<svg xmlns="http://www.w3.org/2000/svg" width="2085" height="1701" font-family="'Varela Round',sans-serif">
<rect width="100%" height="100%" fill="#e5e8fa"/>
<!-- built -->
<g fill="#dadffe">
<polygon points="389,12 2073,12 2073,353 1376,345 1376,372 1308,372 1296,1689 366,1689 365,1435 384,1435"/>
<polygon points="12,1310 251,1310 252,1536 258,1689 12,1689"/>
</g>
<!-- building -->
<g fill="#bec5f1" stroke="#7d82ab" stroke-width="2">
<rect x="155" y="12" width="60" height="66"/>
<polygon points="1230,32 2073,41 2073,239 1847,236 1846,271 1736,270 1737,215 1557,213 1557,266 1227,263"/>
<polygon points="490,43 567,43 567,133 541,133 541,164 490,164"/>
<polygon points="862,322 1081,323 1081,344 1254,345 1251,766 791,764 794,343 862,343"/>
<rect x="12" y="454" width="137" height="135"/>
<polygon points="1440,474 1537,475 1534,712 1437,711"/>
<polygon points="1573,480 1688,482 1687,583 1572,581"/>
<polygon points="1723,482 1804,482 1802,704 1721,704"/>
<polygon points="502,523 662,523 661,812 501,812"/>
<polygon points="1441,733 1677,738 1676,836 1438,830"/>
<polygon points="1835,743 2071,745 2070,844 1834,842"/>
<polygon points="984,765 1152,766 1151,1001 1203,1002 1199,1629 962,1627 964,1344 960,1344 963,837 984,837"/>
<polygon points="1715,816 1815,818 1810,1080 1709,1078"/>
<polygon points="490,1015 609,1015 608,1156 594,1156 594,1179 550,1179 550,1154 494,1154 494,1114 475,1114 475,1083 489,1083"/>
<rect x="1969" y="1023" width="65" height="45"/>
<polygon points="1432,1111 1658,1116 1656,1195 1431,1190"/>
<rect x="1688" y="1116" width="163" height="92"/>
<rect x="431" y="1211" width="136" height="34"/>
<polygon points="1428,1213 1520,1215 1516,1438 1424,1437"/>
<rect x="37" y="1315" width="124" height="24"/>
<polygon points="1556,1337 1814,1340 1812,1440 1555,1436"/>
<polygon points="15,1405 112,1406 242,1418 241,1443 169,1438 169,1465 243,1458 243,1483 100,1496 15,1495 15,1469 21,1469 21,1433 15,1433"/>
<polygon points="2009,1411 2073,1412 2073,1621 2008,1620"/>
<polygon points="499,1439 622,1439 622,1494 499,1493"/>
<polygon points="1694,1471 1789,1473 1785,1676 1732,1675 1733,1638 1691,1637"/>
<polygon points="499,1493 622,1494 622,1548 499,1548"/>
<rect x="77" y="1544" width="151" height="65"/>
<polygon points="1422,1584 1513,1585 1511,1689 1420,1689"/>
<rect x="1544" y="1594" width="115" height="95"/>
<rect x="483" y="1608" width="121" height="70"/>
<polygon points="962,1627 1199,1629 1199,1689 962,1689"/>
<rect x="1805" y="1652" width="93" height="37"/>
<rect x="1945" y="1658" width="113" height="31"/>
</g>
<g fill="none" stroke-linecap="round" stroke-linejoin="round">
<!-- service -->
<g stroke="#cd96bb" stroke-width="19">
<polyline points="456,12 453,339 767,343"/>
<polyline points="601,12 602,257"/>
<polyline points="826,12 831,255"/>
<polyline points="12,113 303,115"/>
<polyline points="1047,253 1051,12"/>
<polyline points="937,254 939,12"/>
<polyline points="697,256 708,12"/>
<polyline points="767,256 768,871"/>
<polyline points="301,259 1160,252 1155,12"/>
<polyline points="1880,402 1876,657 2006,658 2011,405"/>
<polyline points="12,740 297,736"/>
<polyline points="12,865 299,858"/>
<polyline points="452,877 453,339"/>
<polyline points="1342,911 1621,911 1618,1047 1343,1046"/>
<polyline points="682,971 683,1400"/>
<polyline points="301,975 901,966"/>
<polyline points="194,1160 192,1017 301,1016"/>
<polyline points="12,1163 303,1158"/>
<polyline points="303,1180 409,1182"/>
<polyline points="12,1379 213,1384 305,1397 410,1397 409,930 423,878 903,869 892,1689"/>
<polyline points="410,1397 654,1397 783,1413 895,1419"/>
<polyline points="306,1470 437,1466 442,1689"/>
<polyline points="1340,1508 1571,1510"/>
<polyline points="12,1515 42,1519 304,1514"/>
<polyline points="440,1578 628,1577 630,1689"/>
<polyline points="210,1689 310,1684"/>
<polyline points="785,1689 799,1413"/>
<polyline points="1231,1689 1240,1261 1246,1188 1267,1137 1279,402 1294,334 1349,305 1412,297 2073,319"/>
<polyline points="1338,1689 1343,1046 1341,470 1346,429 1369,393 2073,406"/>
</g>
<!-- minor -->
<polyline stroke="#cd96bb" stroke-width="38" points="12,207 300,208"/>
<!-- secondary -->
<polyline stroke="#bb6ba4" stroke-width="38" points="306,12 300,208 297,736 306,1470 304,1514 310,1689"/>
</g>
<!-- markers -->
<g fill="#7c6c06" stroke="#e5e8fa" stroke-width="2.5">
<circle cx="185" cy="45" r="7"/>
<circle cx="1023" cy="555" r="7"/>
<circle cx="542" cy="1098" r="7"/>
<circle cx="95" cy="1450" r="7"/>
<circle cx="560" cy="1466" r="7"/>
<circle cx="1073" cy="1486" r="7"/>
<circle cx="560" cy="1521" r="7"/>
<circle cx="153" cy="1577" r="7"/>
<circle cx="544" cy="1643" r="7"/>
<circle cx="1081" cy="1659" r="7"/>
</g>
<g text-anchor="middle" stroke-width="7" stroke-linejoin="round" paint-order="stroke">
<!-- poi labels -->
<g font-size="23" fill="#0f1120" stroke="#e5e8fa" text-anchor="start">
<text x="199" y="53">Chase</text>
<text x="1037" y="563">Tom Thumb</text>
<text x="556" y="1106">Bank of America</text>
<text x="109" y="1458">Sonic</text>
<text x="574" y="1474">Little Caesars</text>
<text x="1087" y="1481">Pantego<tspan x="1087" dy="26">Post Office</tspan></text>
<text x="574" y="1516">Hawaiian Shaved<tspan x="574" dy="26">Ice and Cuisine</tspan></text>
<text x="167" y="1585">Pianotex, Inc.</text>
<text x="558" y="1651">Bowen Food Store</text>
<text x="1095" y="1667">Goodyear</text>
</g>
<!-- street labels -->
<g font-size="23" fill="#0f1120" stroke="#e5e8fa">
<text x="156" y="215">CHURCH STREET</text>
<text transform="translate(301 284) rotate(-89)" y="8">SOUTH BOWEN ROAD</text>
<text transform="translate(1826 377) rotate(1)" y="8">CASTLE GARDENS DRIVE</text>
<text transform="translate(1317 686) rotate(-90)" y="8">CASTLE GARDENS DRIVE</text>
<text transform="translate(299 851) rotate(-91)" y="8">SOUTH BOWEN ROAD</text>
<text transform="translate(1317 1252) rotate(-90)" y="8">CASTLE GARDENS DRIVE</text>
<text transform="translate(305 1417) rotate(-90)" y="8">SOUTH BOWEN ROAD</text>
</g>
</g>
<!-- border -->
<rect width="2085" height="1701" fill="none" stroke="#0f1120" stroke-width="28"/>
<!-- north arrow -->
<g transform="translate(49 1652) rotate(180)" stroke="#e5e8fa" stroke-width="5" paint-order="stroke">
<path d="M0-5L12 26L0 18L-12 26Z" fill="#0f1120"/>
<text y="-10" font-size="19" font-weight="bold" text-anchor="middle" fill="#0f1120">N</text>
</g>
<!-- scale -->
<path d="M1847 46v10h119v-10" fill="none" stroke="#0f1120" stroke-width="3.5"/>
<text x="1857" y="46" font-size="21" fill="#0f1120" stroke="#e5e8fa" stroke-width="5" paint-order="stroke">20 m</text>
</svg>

§ **Brief**:
Could you retype the entire listing exactly?

§ **Solution to this exercise**:
<svg xmlns="http://www.w3.org/2000/svg" width="2085" height="1701" font-family="'Varela Round',sans-serif">
<rect width="100%" height="100%" fill="#e5e8fa"/>
<!-- built -->
<g fill="#dadffe">
<polygon points="389,12 2073,12 2073,353 1376,345 1376,372 1308,372 1296,1689 366,1689 365,1435 384,1435"/>
<polygon points="12,1310 251,1310 252,1536 258,1689 12,1689"/>
</g>
<!-- building -->
<g fill="#bec5f1" stroke="#7d82ab" stroke-width="2">
<rect x="155" y="12" width="60" height="66"/>
<polygon points="1230,32 2073,41 2073,239 1847,236 1846,271 1736,270 1737,215 1557,213 1557,266 1227,263"/>
<polygon points="490,43 567,43 567,133 541,133 541,164 490,164"/>
<polygon points="862,322 1081,323 1081,344 1254,345 1251,766 791,764 794,343 862,343"/>
<rect x="12" y="454" width="137" height="135"/>
<polygon points="1440,474 1537,475 1534,712 1437,711"/>
<polygon points="1573,480 1688,482 1687,583 1572,581"/>
<polygon points="1723,482 1804,482 1802,704 1721,704"/>
<polygon points="502,523 662,523 661,812 501,812"/>
<polygon points="1441,733 1677,738 1676,836 1438,830"/>
<polygon points="1835,743 2071,745 2070,844 1834,842"/>
<polygon points="984,765 1152,766 1151,1001 1203,1002 1199,1629 962,1627 964,1344 960,1344 963,837 984,837"/>
<polygon points="1715,816 1815,818 1810,1080 1709,1078"/>
<polygon points="490,1015 609,1015 608,1156 594,1156 594,1179 550,1179 550,1154 494,1154 494,1114 475,1114 475,1083 489,1083"/>
<rect x="1969" y="1023" width="65" height="45"/>
<polygon points="1432,1111 1658,1116 1656,1195 1431,1190"/>
<rect x="1688" y="1116" width="163" height="92"/>
<rect x="431" y="1211" width="136" height="34"/>
<polygon points="1428,1213 1520,1215 1516,1438 1424,1437"/>
<rect x="37" y="1315" width="124" height="24"/>
<polygon points="1556,1337 1814,1340 1812,1440 1555,1436"/>
<polygon points="15,1405 112,1406 242,1418 241,1443 169,1438 169,1465 243,1458 243,1483 100,1496 15,1495 15,1469 21,1469 21,1433 15,1433"/>
<polygon points="2009,1411 2073,1412 2073,1621 2008,1620"/>
<polygon points="499,1439 622,1439 622,1494 499,1493"/>
<polygon points="1694,1471 1789,1473 1785,1676 1732,1675 1733,1638 1691,1637"/>
<polygon points="499,1493 622,1494 622,1548 499,1548"/>
<rect x="77" y="1544" width="151" height="65"/>
<polygon points="1422,1584 1513,1585 1511,1689 1420,1689"/>
<rect x="1544" y="1594" width="115" height="95"/>
<rect x="483" y="1608" width="121" height="70"/>
<polygon points="962,1627 1199,1629 1199,1689 962,1689"/>
<rect x="1805" y="1652" width="93" height="37"/>
<rect x="1945" y="1658" width="113" height="31"/>
</g>
<g fill="none" stroke-linecap="round" stroke-linejoin="round">
<!-- service -->
<g stroke="#cd96bb" stroke-width="19">
<polyline points="456,12 453,339 767,343"/>
<polyline points="601,12 602,257"/>
<polyline points="826,12 831,255"/>
<polyline points="12,113 303,115"/>
<polyline points="1047,253 1051,12"/>
<polyline points="937,254 939,12"/>
<polyline points="697,256 708,12"/>
<polyline points="767,256 768,871"/>
<polyline points="301,259 1160,252 1155,12"/>
<polyline points="1880,402 1876,657 2006,658 2011,405"/>
<polyline points="12,740 297,736"/>
<polyline points="12,865 299,858"/>
<polyline points="452,877 453,339"/>
<polyline points="1342,911 1621,911 1618,1047 1343,1046"/>
<polyline points="682,971 683,1400"/>
<polyline points="301,975 901,966"/>
<polyline points="194,1160 192,1017 301,1016"/>
<polyline points="12,1163 303,1158"/>
<polyline points="303,1180 409,1182"/>
<polyline points="12,1379 213,1384 305,1397 410,1397 409,930 423,878 903,869 892,1689"/>
<polyline points="410,1397 654,1397 783,1413 895,1419"/>
<polyline points="306,1470 437,1466 442,1689"/>
<polyline points="1340,1508 1571,1510"/>
<polyline points="12,1515 42,1519 304,1514"/>
<polyline points="440,1578 628,1577 630,1689"/>
<polyline points="210,1689 310,1684"/>
<polyline points="785,1689 799,1413"/>
<polyline points="1231,1689 1240,1261 1246,1188 1267,1137 1279,402 1294,334 1349,305 1412,297 2073,319"/>
<polyline points="1338,1689 1343,1046 1341,470 1346,429 1369,393 2073,406"/>
</g>
<!-- minor -->
<polyline stroke="#cd96bb" stroke-width="38" points="12,207 300,208"/>
<!-- secondary -->
<polyline stroke="#bb6ba4" stroke-width="38" points="306,12 300,208 297,736 306,1470 304,1514 310,1689"/>
</g>
<!-- markers -->
<g fill="#7c6c06" stroke="#e5e8fa" stroke-width="2.5">
<circle cx="185" cy="45" r="7"/>
<circle cx="1023" cy="555" r="7"/>
<circle cx="542" cy="1098" r="7"/>
<circle cx="95" cy="1450" r="7"/>
<circle cx="560" cy="1466" r="7"/>
<circle cx="1073" cy="1486" r="7"/>
<circle cx="560" cy="1521" r="7"/>
<circle cx="153" cy="1577" r="7"/>
<circle cx="544" cy="1643" r="7"/>
<circle cx="1081" cy="1659" r="7"/>
</g>
<g text-anchor="middle" stroke-width="7" stroke-linejoin="round" paint-order="stroke">
<!-- poi labels -->
<g font-size="23" fill="#0f1120" stroke="#e5e8fa" text-anchor="start">
<text x="199" y="53">Chase</text>
<text x="1037" y="563">Tom Thumb</text>
<text x="556" y="1106">Bank of America</text>
<text x="109" y="1458">Sonic</text>
<text x="574" y="1474">Little Caesars</text>
<text x="1087" y="1481">Pantego<tspan x="1087" dy="26">Post Office</tspan></text>
<text x="574" y="1516">Hawaiian Shaved<tspan x="574" dy="26">Ice and Cuisine</tspan></text>
<text x="167" y="1585">Pianotex, Inc.</text>
<text x="558" y="1651">Bowen Food Store</text>
<text x="1095" y="1667">Goodyear</text>
</g>
<!-- street labels -->
<g font-size="23" fill="#0f1120" stroke="#e5e8fa">
<text x="156" y="215">CHURCH STREET</text>
<text transform="translate(301 284) rotate(-89)" y="8">SOUTH BOWEN ROAD</text>
<text transform="translate(1826 377) rotate(1)" y="8">CASTLE GARDENS DRIVE</text>
<text transform="translate(1317 686) rotate(-90)" y="8">CASTLE GARDENS DRIVE</text>
<text transform="translate(299 851) rotate(-91)" y="8">SOUTH BOWEN ROAD</text>
<text transform="translate(1317 1252) rotate(-90)" y="8">CASTLE GARDENS DRIVE</text>
<text transform="translate(305 1417) rotate(-90)" y="8">SOUTH BOWEN ROAD</text>
</g>
</g>
<!-- border -->
<rect width="2085" height="1701" fill="none" stroke="#0f1120" stroke-width="28"/>
<!-- north arrow -->
<g transform="translate(49 1652) rotate(180)" stroke="#e5e8fa" stroke-width="5" paint-order="stroke">
<path d="M0-5L12 26L0 18L-12 26Z" fill="#0f1120"/>
<text y="-10" font-size="19" font-weight="bold" text-anchor="middle" fill="#0f1120">N</text>
</g>
<!-- scale -->
<path d="M1847 46v10h119v-10" fill="none" stroke="#0f1120" stroke-width="3.5"/>
<text x="1857" y="46" font-size="21" fill="#0f1120" stroke="#e5e8fa" stroke-width="5" paint-order="stroke">20 m</text>
</svg>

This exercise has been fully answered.